What to do:
Copy out all of the text in the data below without changing a word. Leave the pictures out of your answer.

Information:
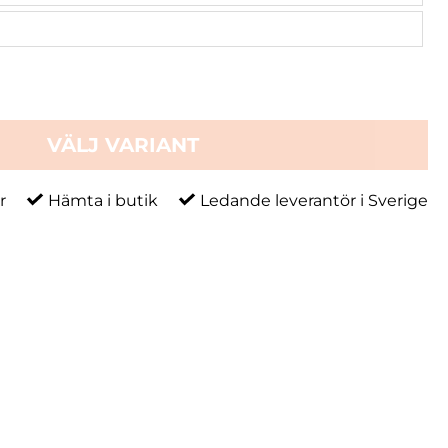
VÄLJ VARIANT
r
Hämta i butik
Ledande leverantör i Sverige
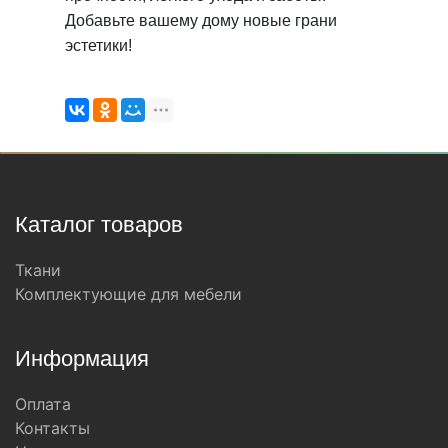
Добавьте вашему дому новые грани
эстетики!
Каталог товаров
Ткани
Комплектующие для мебели
Информация
Оплата
Контакты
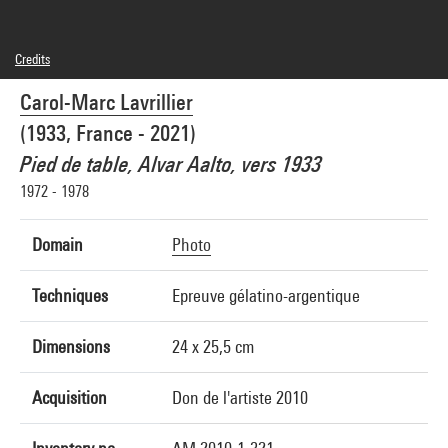
Credits
© SAIF
Carol-Marc Lavrillier
Photo credits : Centre Pompidou, MNAM-CCI/Georges Meguerditchian/Dist.
GrandPalaisRmn
(1933, France - 2021)
Image reference : 4N42232
Image presentation :
Pied de table, Alvar Aalto, vers 1933
GrandPalaisRmnPhoto
1972 - 1978
Domain
Photo
Techniques
Epreuve gélatino-argentique
Dimensions
24 x 25,5 cm
Acquisition
Don de l'artiste 2010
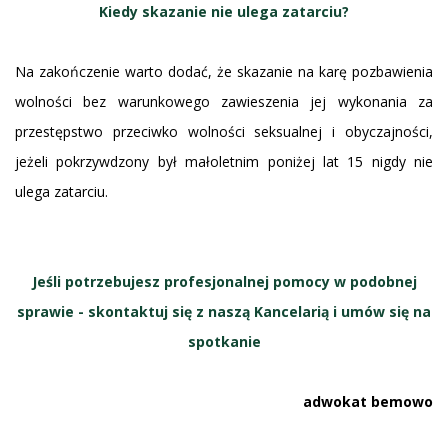
Kiedy skazanie nie ulega zatarciu?
Na zakończenie warto dodać, że skazanie na karę pozbawienia
wolności bez warunkowego zawieszenia jej wykonania za
przestępstwo przeciwko wolności seksualnej i obyczajności,
jeżeli pokrzywdzony był małoletnim poniżej lat 15 nigdy nie
ulega zatarciu.
Jeśli potrzebujesz profesjonalnej pomocy w podobnej
sprawie - skontaktuj się z naszą Kancelarią i umów się na
spotkanie
adwokat bemowo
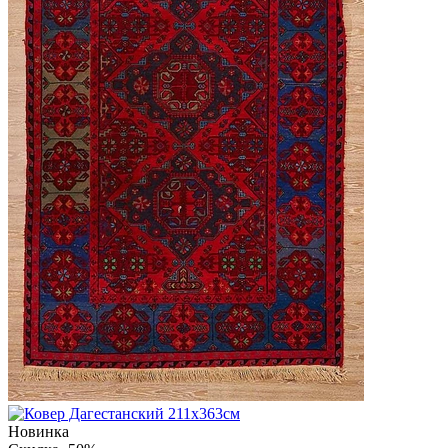
Новинка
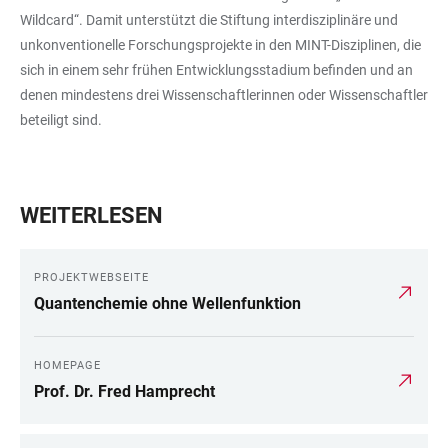
Wildcard“. Damit unterstützt die Stiftung interdisziplinäre und
unkonventionelle Forschungsprojekte in den MINT-Disziplinen, die
sich in einem sehr frühen Entwicklungsstadium befinden und an
denen mindestens drei Wissenschaftlerinnen oder Wissenschaftler
beteiligt sind.
WEITERLESEN
PROJEKTWEBSEITE
Quantenchemie ohne Wellenfunktion
HOMEPAGE
Prof. Dr. Fred Hamprecht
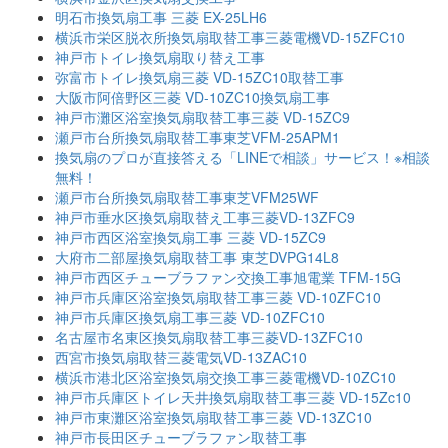
明石市換気扇工事 三菱 EX-25LH6
横浜市栄区脱衣所換気扇取替工事三菱電機VD-15ZFC10
神戸市トイレ換気扇取り替え工事
弥富市トイレ換気扇三菱 VD-15ZC10取替工事
大阪市阿倍野区三菱 VD-10ZC10換気扇工事
神戸市灘区浴室換気扇取替工事三菱 VD-15ZC9
瀬戸市台所換気扇取替工事東芝VFM-25APM1
換気扇のプロが直接答える「LINEで相談」サービス！※相談
無料！
瀬戸市台所換気扇取替工事東芝VFM25WF
神戸市垂水区換気扇取替え工事三菱VD-13ZFC9
神戸市西区浴室換気扇工事 三菱 VD-15ZC9
大府市二部屋換気扇取替工事 東芝DVPG14L8
神戸市西区チューブラファン交換工事旭電業 TFM-15G
神戸市兵庫区浴室換気扇取替工事三菱 VD-10ZFC10
神戸市兵庫区換気扇工事三菱 VD-10ZFC10
名古屋市名東区換気扇取替工事三菱VD-13ZFC10
西宮市換気扇取替三菱電気VD-13ZAC10
横浜市港北区浴室換気扇交換工事三菱電機VD-10ZC10
神戸市兵庫区トイレ天井換気扇取替工事三菱 VD-15Zc10
神戸市東灘区浴室換気扇取替工事三菱 VD-13ZC10
神戸市長田区チューブラファン取替工事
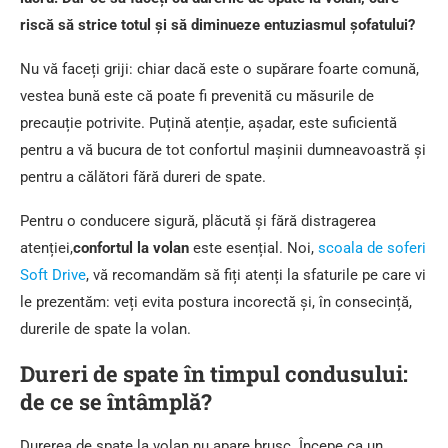
riscă să strice totul și să diminueze entuziasmul șofatului?
Nu vă faceți griji: chiar dacă este o supărare foarte comună,
vestea bună este că poate fi prevenită cu măsurile de
precauție potrivite. Puțină atenție, așadar, este suficientă
pentru a vă bucura de tot confortul mașinii dumneavoastră și
pentru a călători fără dureri de spate.
Pentru o conducere sigură, plăcută și fără distragerea
atenției,
confortul la volan
este esențial. Noi,
scoala de soferi
Soft Drive
, vă recomandăm să fiți atenți la sfaturile pe care vi
le prezentăm: veți evita postura incorectă și, în consecință,
durerile de spate la volan.
Dureri de spate în timpul condusului:
de ce se întâmplă?
Durerea de spate la volan nu apare brusc. Începe ca un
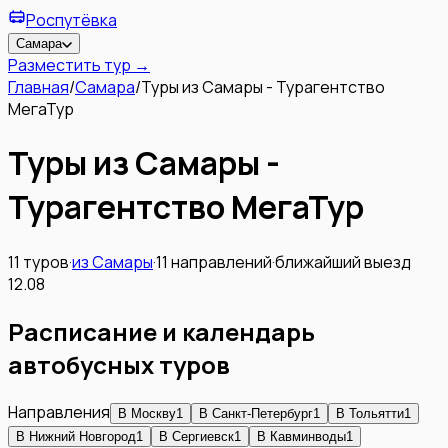
Роспутёвка
Самара
Разместить тур →
Главная
/
Самара
/
Туры из Самары - Турагентство
МегаТур
Туры из Самары -
Турагентство МегаТур
11
туров
·
из
Самары
·
11
направлений
·
ближайший выезд
12.08
Расписание и календарь
автобусных туров
Направления
В
Москву
1
В
Санкт-Петербург
1
В
Тольятти
1
В
Нижний Новгород
1
В
Сергиевск
1
В
Кавминводы
1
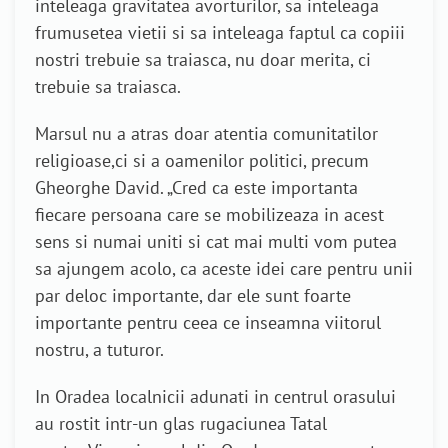
inteleaga gravitatea avorturilor, sa inteleaga
frumusetea vietii si sa inteleaga faptul ca copiii
nostri trebuie sa traiasca, nu doar merita, ci
trebuie sa traiasca.
Marsul nu a atras doar atentia comunitatilor
religioase,ci si a oamenilor politici, precum
Gheorghe David. „Cred ca este importanta
fiecare persoana care se mobilizeaza in acest
sens si numai uniti si cat mai multi vom putea
sa ajungem acolo, ca aceste idei care pentru unii
par deloc importante, dar ele sunt foarte
importante pentru ceea ce inseamna viitorul
nostru, a tuturor.
In Oradea localnicii adunati in centrul orasului
au rostit intr-un glas rugaciunea Tatal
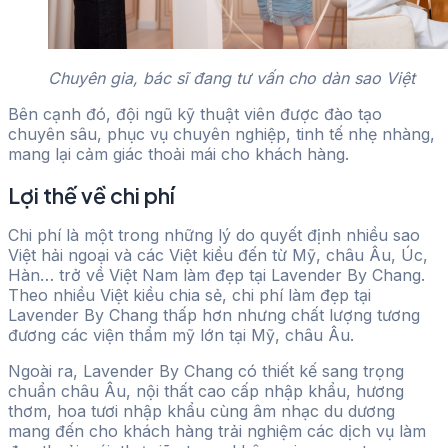
Chuyên gia, bác sĩ đang tư vấn cho dàn sao Việt
Bên cạnh đó, đội ngũ kỹ thuật viên được đào tạo
chuyên sâu, phục vụ chuyên nghiệp, tinh tế nhẹ nhàng,
mang lại cảm giác thoải mái cho khách hàng.
Lợi thế về chi phí
Chi phí là một trong những lý do quyết định nhiều sao
Việt hải ngoại và các Việt kiều đến từ Mỹ, châu Âu, Úc,
Hàn… trở về Việt Nam làm đẹp tại Lavender By Chang.
Theo nhiều Việt kiều chia sẻ, chi phí làm đẹp tại
Lavender By Chang thấp hơn nhưng chất lượng tương
đương các viện thẩm mỹ lớn tại Mỹ, châu Âu.
Ngoài ra, Lavender By Chang có thiết kế sang trọng
chuẩn châu Âu, nội thất cao cấp nhập khẩu, hương
thơm, hoa tươi nhập khẩu cùng âm nhạc du dương
mang đến cho khách hàng trải nghiệm các dịch vụ làm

Response to the task:
VÄLJ VARIANT
r
Hämta i butik
Ledande leverantör i Sverige
Добавьте вашему дому новые грани
эстетики!
Каталог товаров
Ткани
Комплектующие для мебели
Информация
Оплата
Контакты
Credits
© SAIF
Carol-Marc Lavrillier
Photo credits : Centre Pompidou, MNAM-CCI/Georges Meguerditchian/Dist.
GrandPalaisRmn
(1933, France - 2021)
Image reference : 4N42232
Image presentation :
Pied de table, Alvar Aalto, vers 1933
GrandPalaisRmnPhoto
1972 - 1978
Domain
Photo
Techniques
Epreuve gélatino-argentique
Dimensions
24 x 25,5 cm
Acquisition
Don de l'artiste 2010
Kiedy skazanie nie ulega zatarciu?
Na zakończenie warto dodać, że skazanie na karę pozbawienia
wolności bez warunkowego zawieszenia jej wykonania za
przestępstwo przeciwko wolności seksualnej i obyczajności,
jeżeli pokrzywdzony był małoletnim poniżej lat 15 nigdy nie
ulega zatarciu.
Jeśli potrzebujesz profesjonalnej pomocy w podobnej
sprawie - skontaktuj się z naszą Kancelarią i umów się na
spotkanie
adwokat bemowo
Новинка
Wildcard“. Damit unterstützt die Stiftung interdisziplinäre und
unkonventionelle Forschungsprojekte in den MINT-Disziplinen, die
sich in einem sehr frühen Entwicklungsstadium befinden und an
denen mindestens drei Wissenschaftlerinnen oder Wissenschaftler
beteiligt sind.
WEITERLESEN
PROJEKTWEBSEITE
Quantenchemie ohne Wellenfunktion
HOMEPAGE
Prof. Dr. Fred Hamprecht
明石市換気扇工事 三菱 EX-25LH6
横浜市栄区脱衣所換気扇取替工事三菱電機VD-15ZFC10
神戸市トイレ換気扇取り替え工事
弥富市トイレ換気扇三菱 VD-15ZC10取替工事
大阪市阿倍野区三菱 VD-10ZC10換気扇工事
神戸市灘区浴室換気扇取替工事三菱 VD-15ZC9
瀬戸市台所換気扇取替工事東芝VFM-25APM1
換気扇のプロが直接答える「LINEで相談」サービス！※相談
無料！
瀬戸市台所換気扇取替工事東芝VFM25WF
神戸市垂水区換気扇取替え工事三菱VD-13ZFC9
神戸市西区浴室換気扇工事 三菱 VD-15ZC9
大府市二部屋換気扇取替工事 東芝DVPG14L8
神戸市西区チューブラファン交換工事旭電業 TFM-15G
神戸市兵庫区浴室換気扇取替工事三菱 VD-10ZFC10
神戸市兵庫区換気扇工事三菱 VD-10ZFC10
名古屋市名東区換気扇取替工事三菱VD-13ZFC10
西宮市換気扇取替三菱電気VD-13ZAC10
横浜市港北区浴室換気扇交換工事三菱電機VD-10ZC10
神戸市兵庫区トイレ天井換気扇取替工事三菱 VD-15Zc10
神戸市東灘区浴室換気扇取替工事三菱 VD-13ZC10
神戸市長田区チューブラファン取替工事
riscă să strice totul și să diminueze entuziasmul șofatului?
Nu vă faceți griji: chiar dacă este o supărare foarte comună,
vestea bună este că poate fi prevenită cu măsurile de
precauție potrivite. Puțină atenție, așadar, este suficientă
pentru a vă bucura de tot confortul mașinii dumneavoastră și
pentru a călători fără dureri de spate.
Pentru o conducere sigură, plăcută și fără distragerea
atenției,
confortul la volan
este esențial. Noi,
scoala de soferi
Soft Drive
, vă recomandăm să fiți atenți la sfaturile pe care vi
le prezentăm: veți evita postura incorectă și, în consecință,
durerile de spate la volan.
Dureri de spate în timpul condusului:
de ce se întâmplă?
Durerea de spate la volan nu apare brusc. Începe ca un
Роспутёвка
Самара
Разместить тур →
Главная
/
Самара
/
Туры из Самары - Турагентство
МегаТур
Туры из Самары -
Турагентство МегаТур
11
туров
·
из
Самары
·
11
направлений
·
ближайший выезд
12.08
Расписание и календарь
автобусных туров
Направления
В
Москву
1
В
Санкт-Петербург
1
В
Тольятти
1
В
Нижний Новгород
1
В
Сергиевск
1
В
Кавминводы
1
inteleaga gravitatea avorturilor, sa inteleaga
frumusetea vietii si sa inteleaga faptul ca copiii
nostri trebuie sa traiasca, nu doar merita, ci
trebuie sa traiasca.
Marsul nu a atras doar atentia comunitatilor
religioase,ci si a oamenilor politici, precum
Gheorghe David. „Cred ca este importanta
fiecare persoana care se mobilizeaza in acest
sens si numai uniti si cat mai multi vom putea
sa ajungem acolo, ca aceste idei care pentru unii
par deloc importante, dar ele sunt foarte
importante pentru ceea ce inseamna viitorul
nostru, a tuturor.
In Oradea localnicii adunati in centrul orasului
au rostit intr-un glas rugaciunea Tatal
Chuyên gia, bác sĩ đang tư vấn cho dàn sao Việt
Bên cạnh đó, đội ngũ kỹ thuật viên được đào tạo
chuyên sâu, phục vụ chuyên nghiệp, tinh tế nhẹ nhàng,
mang lại cảm giác thoải mái cho khách hàng.
Lợi thế về chi phí
Chi phí là một trong những lý do quyết định nhiều sao
Việt hải ngoại và các Việt kiều đến từ Mỹ, châu Âu, Úc,
Hàn… trở về Việt Nam làm đẹp tại Lavender By Chang.
Theo nhiều Việt kiều chia sẻ, chi phí làm đẹp tại
Lavender By Chang thấp hơn nhưng chất lượng tương
đương các viện thẩm mỹ lớn tại Mỹ, châu Âu.
Ngoài ra, Lavender By Chang có thiết kế sang trọng
chuẩn châu Âu, nội thất cao cấp nhập khẩu, hương
thơm, hoa tươi nhập khẩu cùng âm nhạc du dương
mang đến cho khách hàng trải nghiệm các dịch vụ làm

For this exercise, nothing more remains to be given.